Roasting garlic with muffin tins

The next method is similar to the first, but we are swapping out the foil for muffin tins. This method of roasting garlic eliminates the need to use aluminum foil. All of the steps in the first method will be repeated but instead of wrapping it in foil, you can place the garlic bulb inside a muffin tin and simply cover it with another muffin tin (like a lid) and roast in the oven. The time and temperature will be the same. The result is soft, spreadable cloves very similar to the foil method.
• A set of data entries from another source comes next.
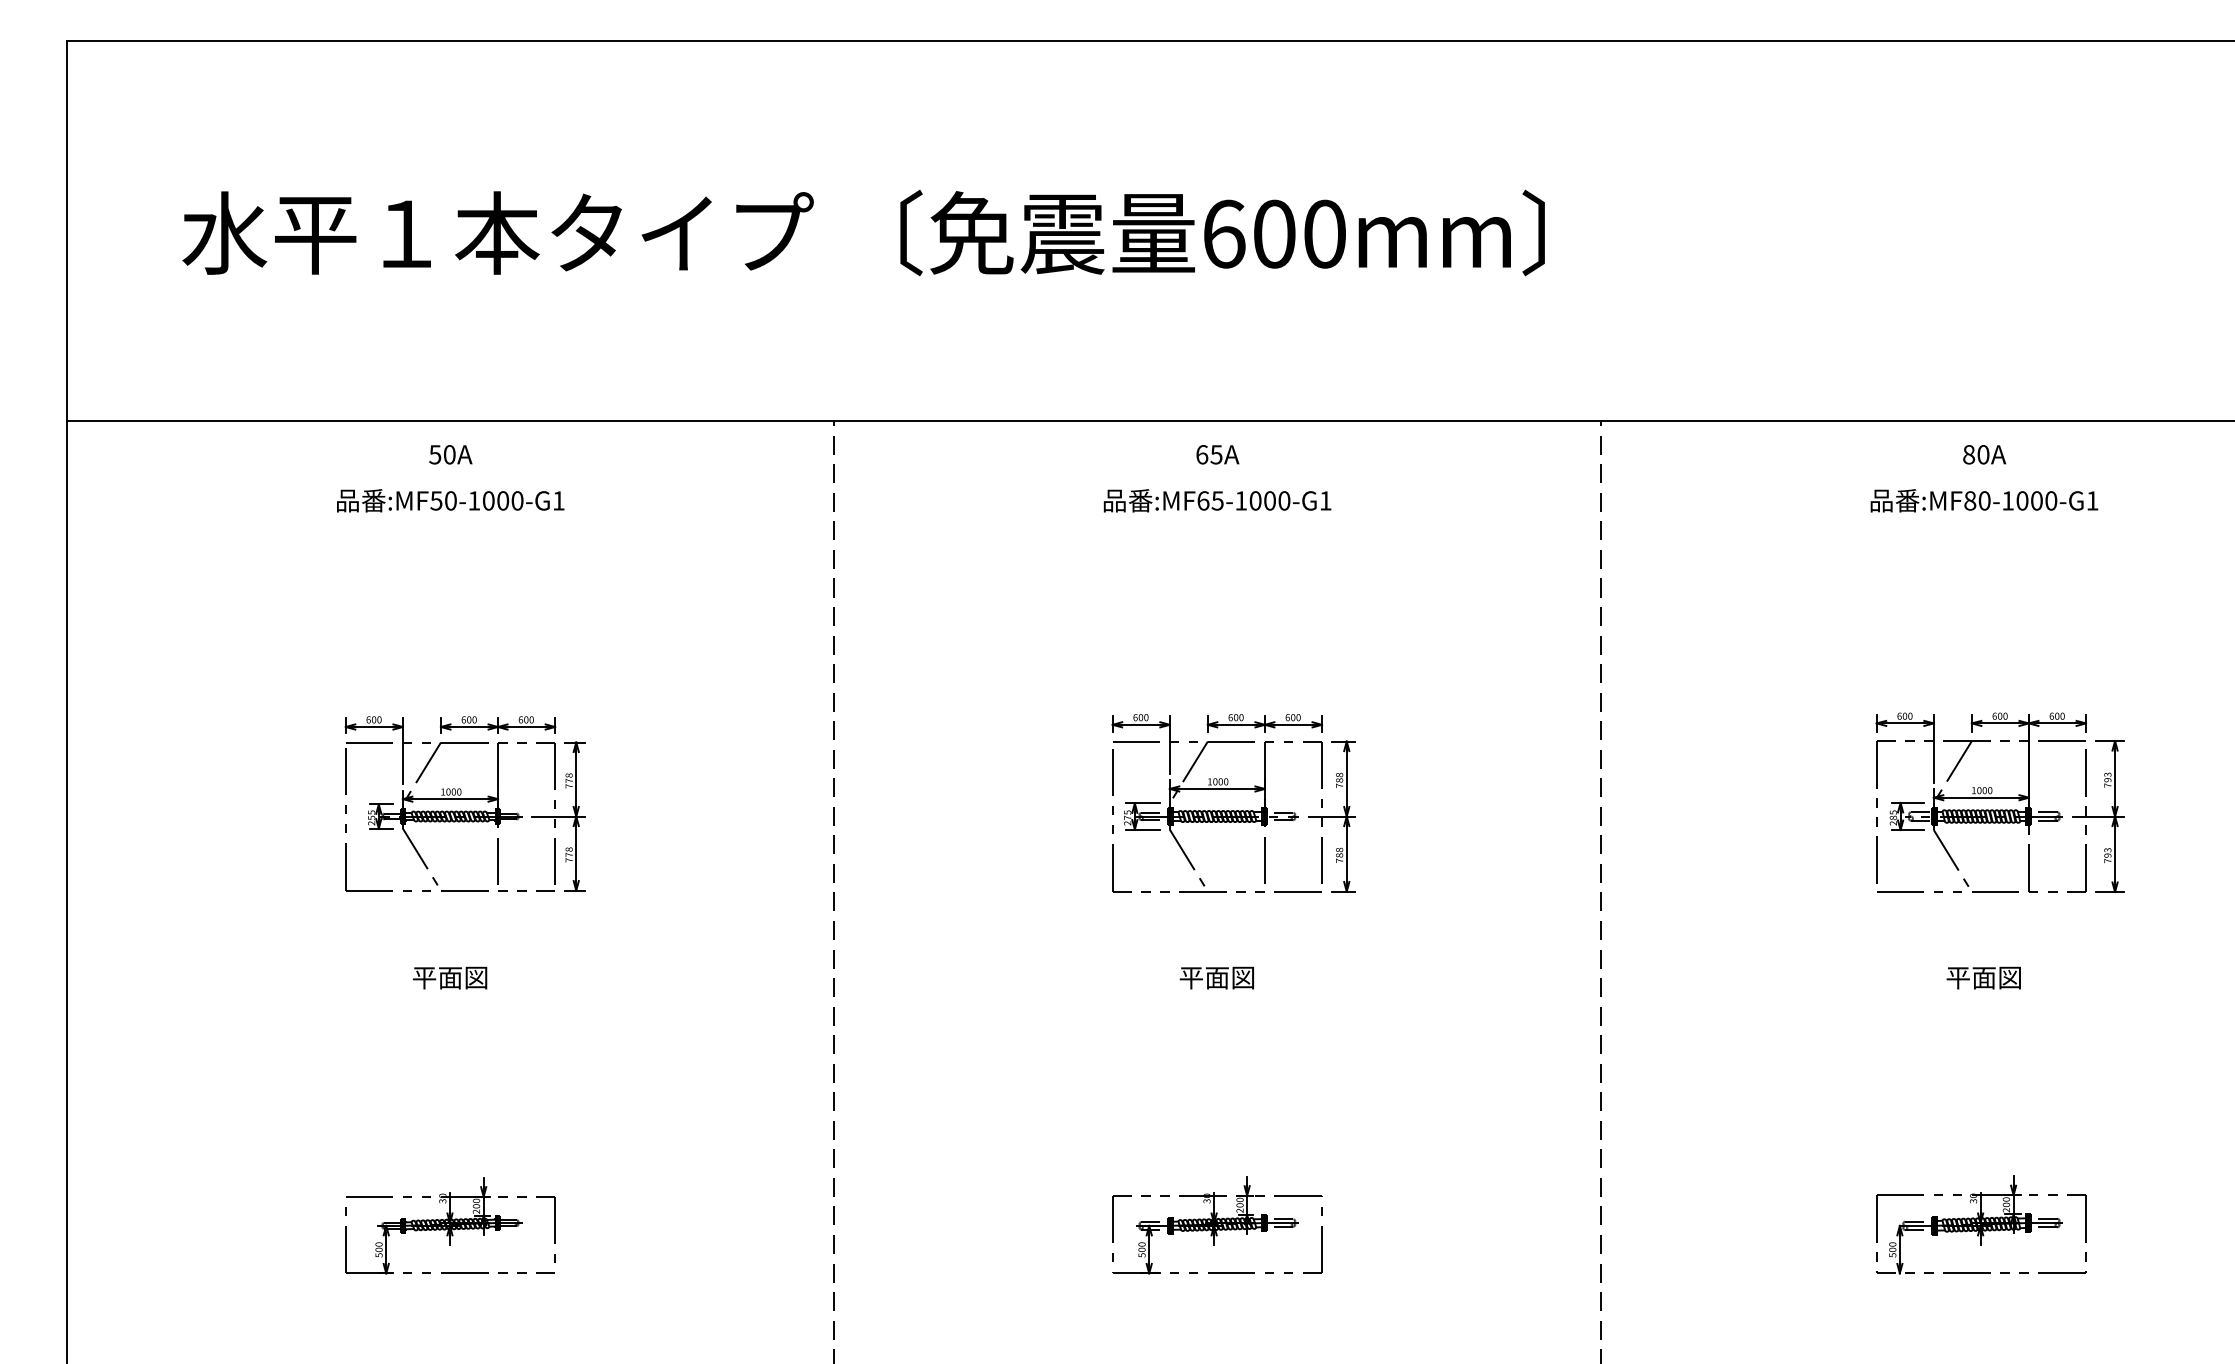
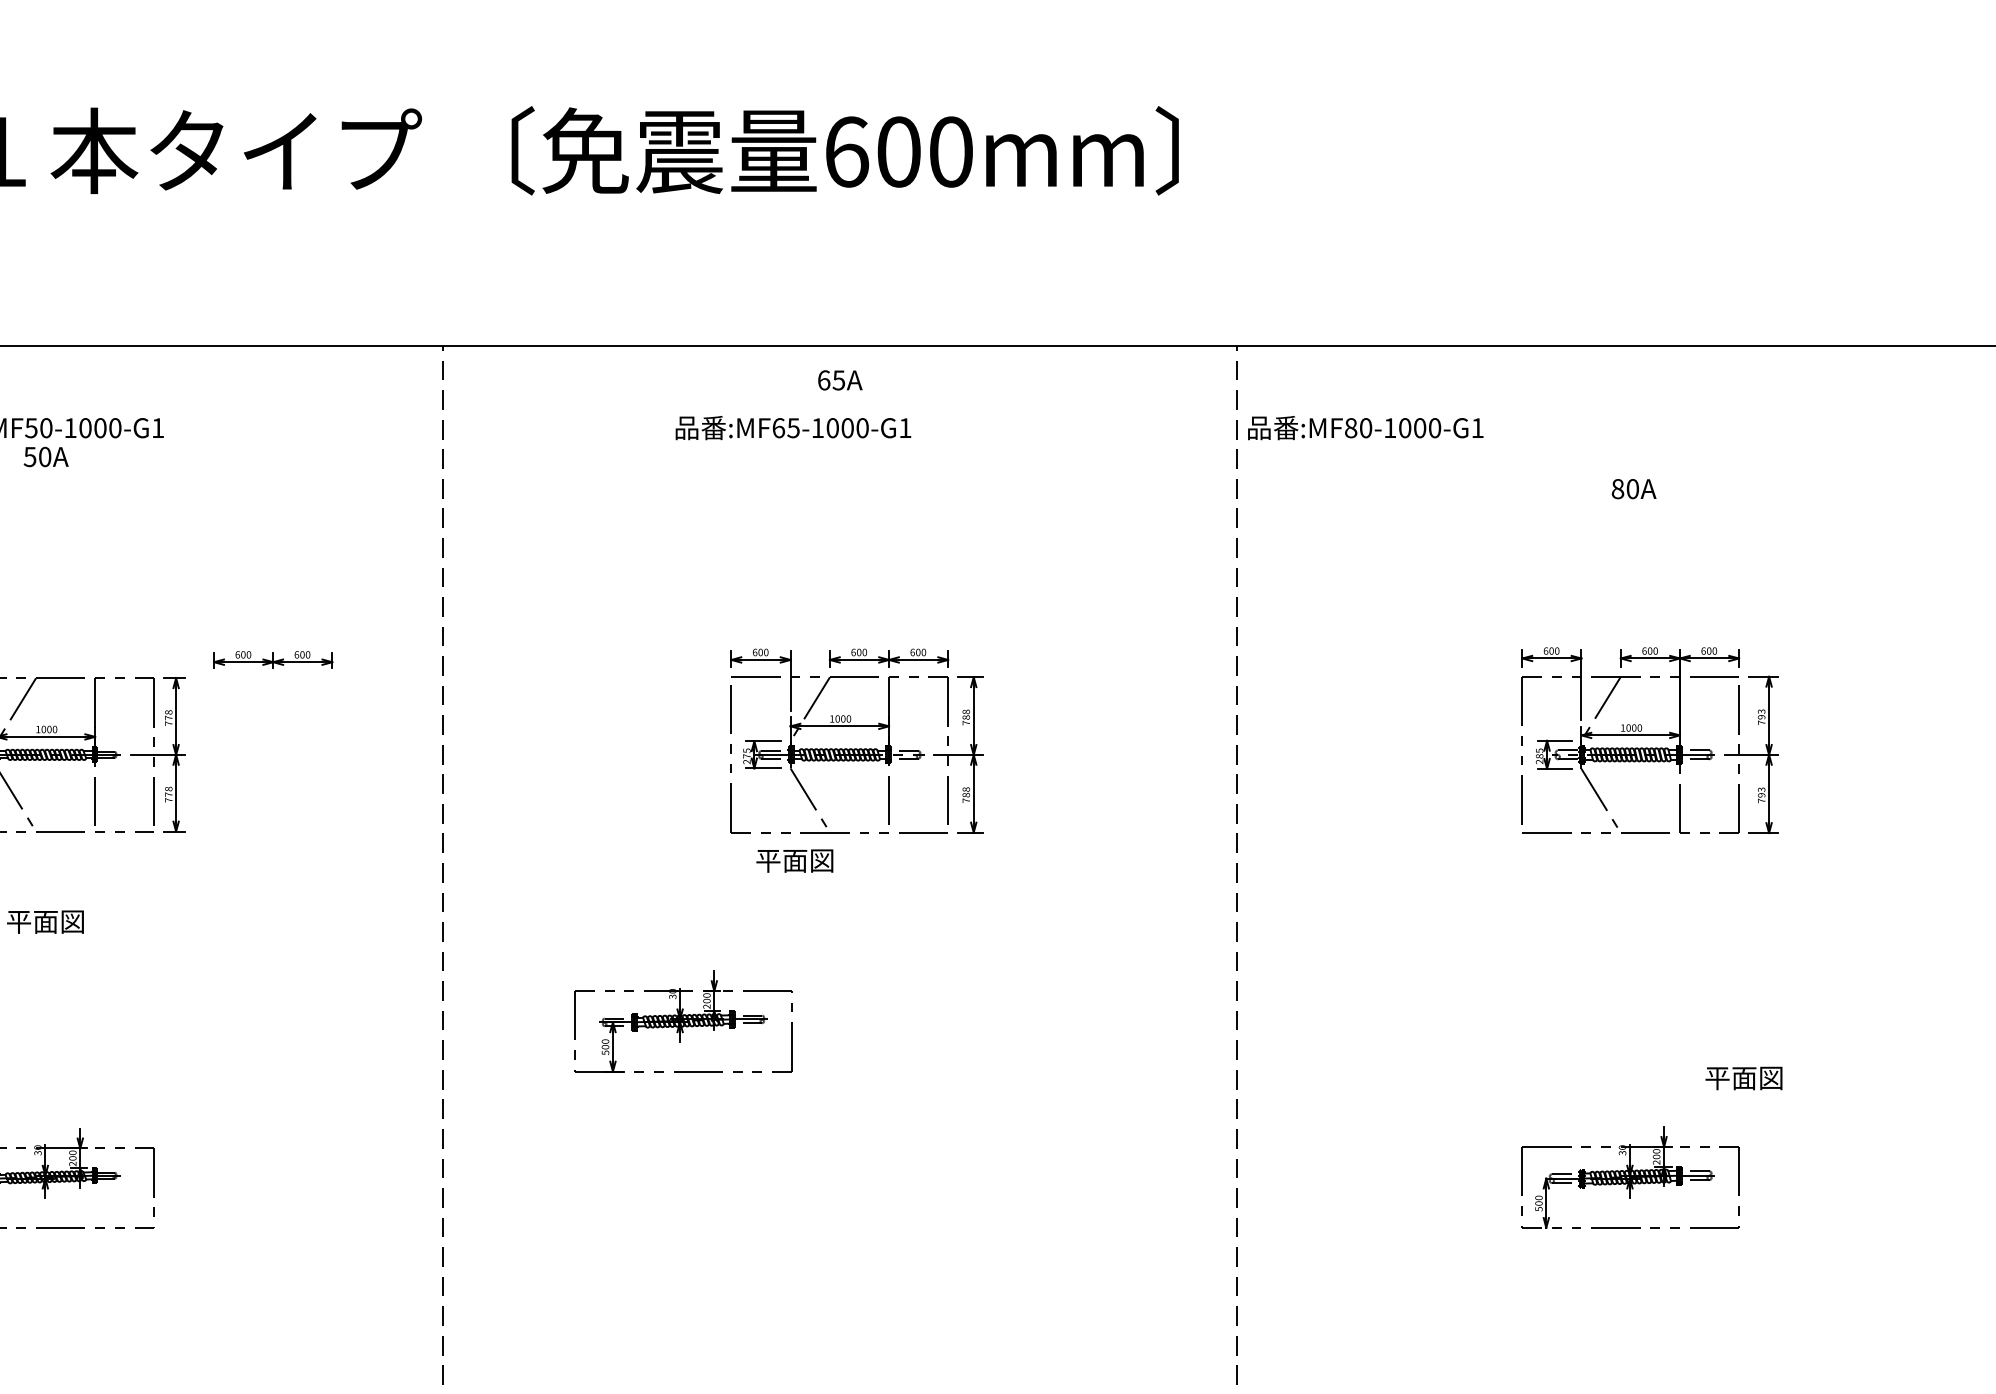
text: (450, 454) -> (45, 456), moved
text: (1984, 454) -> (1633, 488), moved
text: (1217, 500) -> (793, 427), moved
text: (1984, 500) -> (1365, 427), moved
part: (498, 724) -> (273, 659), moved
text: (1216, 977) -> (794, 860), moved
text: (1983, 977) -> (1743, 1077), moved
part: (1217, 1225) -> (683, 1021), moved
Of course, if you don't own 2 muffin tins this method might not be for you, and you will also have some additional cleaning to do (specifically, some garlic-scented muffin tins).

Roasting garlic in an air fryer

With air fryers being all the rage, we wanted to test out this method to see if this handy countertop appliance would pass the test. For this method, once the garlic bulb is prepped, (like we did in the previous methods), set it in your air fryer basket and cover it with a small, oven-safe ramekin. Set the air fryer temperature to 350 F and cook for 40 minutes. This method works pretty well, but the bulbs come out a little crispier and are not quite as spreadable as with the other methods. For some things, like adding roasted garlic to a blended sauce, this method works great, and you do get the added benefit of not having to heat up the oven — something we strive for in the heat of summer. Also, time is on your side in this method, as there is no waiting around for preheating like the oven methods.

Roasting garlic in a slow cooker

Everyone loves a good slow cooker recipe, and who would have thought it would work for roasting garlic? This is actually our favorite method, and perhaps the most convenient, since it is completely hands-off and you can leave the house. For this method, once your bulb has been prepped (same as previous methods), wrap it loosely in foil and place it in the slow cooker. Turn the knob to low heat and cook for 5 hours. When you are done,, the cloves become very soft and release from the bulb very easily. In this method, the garlic spreads like butter, making it awesome on baguette slices or a slice of sourdough. The downside to this method is that you will be waiting around most of the day for the delicious, creamy cloves to be ready. But if you plan ahead, you will be rewarded.

Roasting loose garlic cloves in the oven

Roasting the whole garlic bulb isn't the only way to roast garlic; it actually can also be done with loose cloves. Many grocery stores carry bags and tubs of already peeled garlic, so this method is especially convenient if you tend to go for those. You don't end up with spreadable roasted garlic that oozes out of the bulb, but it is a really good choice when you want to add roasted cloves to a soup, stew, or sauce. In this method, we placed about 40 cloves into a baking dish with ½ cup of avocado oil (you want an oil with a high smoke point for this) and roasted it all for 30 minutes in a 400-degree oven. The cloves come out soft on the inside, but with a crispy shell on the outside. The beauty of this method is that you get more than just the cloves: You also have some garlic-infused oil to use in other dishes. Make sure to put that in a small jar with a lid for later. You will have some cleaning to do with this method, and you need to use extra caution when pulling out the baking tray, as the oil will be very hot.

Roasting loose garlic cloves on the stove

This method is similar to the previous but instead of putting the cloves in the oven, you'll simmer them on the stove for about 20 minutes on medium heat in ½ cup of oil. This method yields individual cloves that are softer and gushier than the oven method. The cloves also separate from the outer shell that forms more easily, making it a better choice for spreading. Be warned, though: This is the most hands-on approach, as you have to man the stove and keep a watchful eye. The cloves can burn easily on the stove, which will leave you with a bitter final result. 

Our verdict? If you have the time (and the equipment), slow cooker roasted garlic is the way to go. As a backup, the simple foil method comes in as a strong second. Hey, it's a classic for a reason.